*ASSIGNMENT*. Reproduce verbatim the entries from the first line through the line containing "0.051897, 0.896507, -2.185139]]", including both of those lines.

---------- ENTRIES PROVIDED

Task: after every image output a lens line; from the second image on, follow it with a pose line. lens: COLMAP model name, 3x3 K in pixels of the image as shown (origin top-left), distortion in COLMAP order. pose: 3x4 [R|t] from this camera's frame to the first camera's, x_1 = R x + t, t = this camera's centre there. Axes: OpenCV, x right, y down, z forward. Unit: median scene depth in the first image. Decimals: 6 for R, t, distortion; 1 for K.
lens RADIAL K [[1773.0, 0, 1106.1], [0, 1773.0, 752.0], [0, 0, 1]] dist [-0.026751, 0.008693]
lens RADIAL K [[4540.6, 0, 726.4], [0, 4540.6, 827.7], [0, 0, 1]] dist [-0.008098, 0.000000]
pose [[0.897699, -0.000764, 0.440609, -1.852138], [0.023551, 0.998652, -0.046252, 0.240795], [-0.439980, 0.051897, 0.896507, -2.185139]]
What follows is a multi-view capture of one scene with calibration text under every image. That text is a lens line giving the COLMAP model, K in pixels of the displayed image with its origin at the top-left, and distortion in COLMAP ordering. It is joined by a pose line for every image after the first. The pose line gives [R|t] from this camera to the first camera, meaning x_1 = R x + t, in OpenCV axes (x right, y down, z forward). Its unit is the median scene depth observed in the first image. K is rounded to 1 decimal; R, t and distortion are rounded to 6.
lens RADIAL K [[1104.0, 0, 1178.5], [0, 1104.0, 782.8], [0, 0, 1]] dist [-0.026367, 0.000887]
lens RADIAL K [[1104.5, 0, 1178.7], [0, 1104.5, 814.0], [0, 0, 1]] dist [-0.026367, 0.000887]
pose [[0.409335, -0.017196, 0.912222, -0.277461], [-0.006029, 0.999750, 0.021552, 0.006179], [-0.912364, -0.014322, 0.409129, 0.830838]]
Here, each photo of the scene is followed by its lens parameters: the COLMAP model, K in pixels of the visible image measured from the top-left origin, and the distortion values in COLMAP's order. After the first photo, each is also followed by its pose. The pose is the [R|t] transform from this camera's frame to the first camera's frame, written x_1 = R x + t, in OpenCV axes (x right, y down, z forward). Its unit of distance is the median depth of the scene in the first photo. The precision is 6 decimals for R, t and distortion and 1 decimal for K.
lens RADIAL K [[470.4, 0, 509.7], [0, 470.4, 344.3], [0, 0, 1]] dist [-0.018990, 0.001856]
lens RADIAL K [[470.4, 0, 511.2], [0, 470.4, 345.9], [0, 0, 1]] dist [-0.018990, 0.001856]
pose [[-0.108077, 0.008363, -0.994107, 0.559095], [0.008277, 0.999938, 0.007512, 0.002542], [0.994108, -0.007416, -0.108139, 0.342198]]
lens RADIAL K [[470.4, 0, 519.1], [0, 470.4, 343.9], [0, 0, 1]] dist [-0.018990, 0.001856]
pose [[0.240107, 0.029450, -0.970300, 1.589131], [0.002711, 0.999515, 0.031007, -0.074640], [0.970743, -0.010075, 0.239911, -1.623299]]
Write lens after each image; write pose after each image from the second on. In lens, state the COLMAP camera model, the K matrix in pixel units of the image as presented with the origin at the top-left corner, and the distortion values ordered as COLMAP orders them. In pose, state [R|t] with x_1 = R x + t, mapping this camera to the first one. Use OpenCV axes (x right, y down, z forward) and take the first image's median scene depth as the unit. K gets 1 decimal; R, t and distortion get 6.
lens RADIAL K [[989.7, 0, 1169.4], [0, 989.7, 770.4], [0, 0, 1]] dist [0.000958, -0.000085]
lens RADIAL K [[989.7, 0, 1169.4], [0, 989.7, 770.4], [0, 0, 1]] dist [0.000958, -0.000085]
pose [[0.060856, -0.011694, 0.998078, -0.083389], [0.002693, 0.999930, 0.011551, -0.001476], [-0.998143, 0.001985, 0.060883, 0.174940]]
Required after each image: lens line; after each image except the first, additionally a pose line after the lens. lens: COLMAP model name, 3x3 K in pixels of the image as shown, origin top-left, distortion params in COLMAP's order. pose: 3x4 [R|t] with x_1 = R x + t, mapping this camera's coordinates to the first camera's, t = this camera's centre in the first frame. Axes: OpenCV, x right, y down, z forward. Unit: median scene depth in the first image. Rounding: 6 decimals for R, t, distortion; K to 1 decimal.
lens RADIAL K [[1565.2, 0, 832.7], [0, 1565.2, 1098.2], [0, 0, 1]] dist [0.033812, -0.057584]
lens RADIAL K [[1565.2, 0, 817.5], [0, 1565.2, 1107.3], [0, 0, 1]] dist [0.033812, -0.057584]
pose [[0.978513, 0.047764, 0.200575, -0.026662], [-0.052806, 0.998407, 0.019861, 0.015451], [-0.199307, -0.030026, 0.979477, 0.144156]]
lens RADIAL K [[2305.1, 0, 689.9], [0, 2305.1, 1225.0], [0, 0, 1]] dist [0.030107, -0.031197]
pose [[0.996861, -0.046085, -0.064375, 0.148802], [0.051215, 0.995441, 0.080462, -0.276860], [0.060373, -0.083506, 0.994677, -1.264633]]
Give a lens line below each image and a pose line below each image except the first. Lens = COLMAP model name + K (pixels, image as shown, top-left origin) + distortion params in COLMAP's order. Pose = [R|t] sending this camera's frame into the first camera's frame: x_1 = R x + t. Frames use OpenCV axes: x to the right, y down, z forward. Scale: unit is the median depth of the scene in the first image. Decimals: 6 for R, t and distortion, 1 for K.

--------------------

*TASK ANSWER*.
Task: after every image output a lens line; from the second image on, follow it with a pose line. lens: COLMAP model name, 3x3 K in pixels of the image as shown (origin top-left), distortion in COLMAP order. pose: 3x4 [R|t] from this camera's frame to the first camera's, x_1 = R x + t, t = this camera's centre there. Axes: OpenCV, x right, y down, z forward. Unit: median scene depth in the first image. Decimals: 6 for R, t, distortion; 1 for K.
lens RADIAL K [[1773.0, 0, 1106.1], [0, 1773.0, 752.0], [0, 0, 1]] dist [-0.026751, 0.008693]
lens RADIAL K [[4540.6, 0, 726.4], [0, 4540.6, 827.7], [0, 0, 1]] dist [-0.008098, 0.000000]
pose [[0.897699, -0.000764, 0.440609, -1.852138], [0.023551, 0.998652, -0.046252, 0.240795], [-0.439980, 0.051897, 0.896507, -2.185139]]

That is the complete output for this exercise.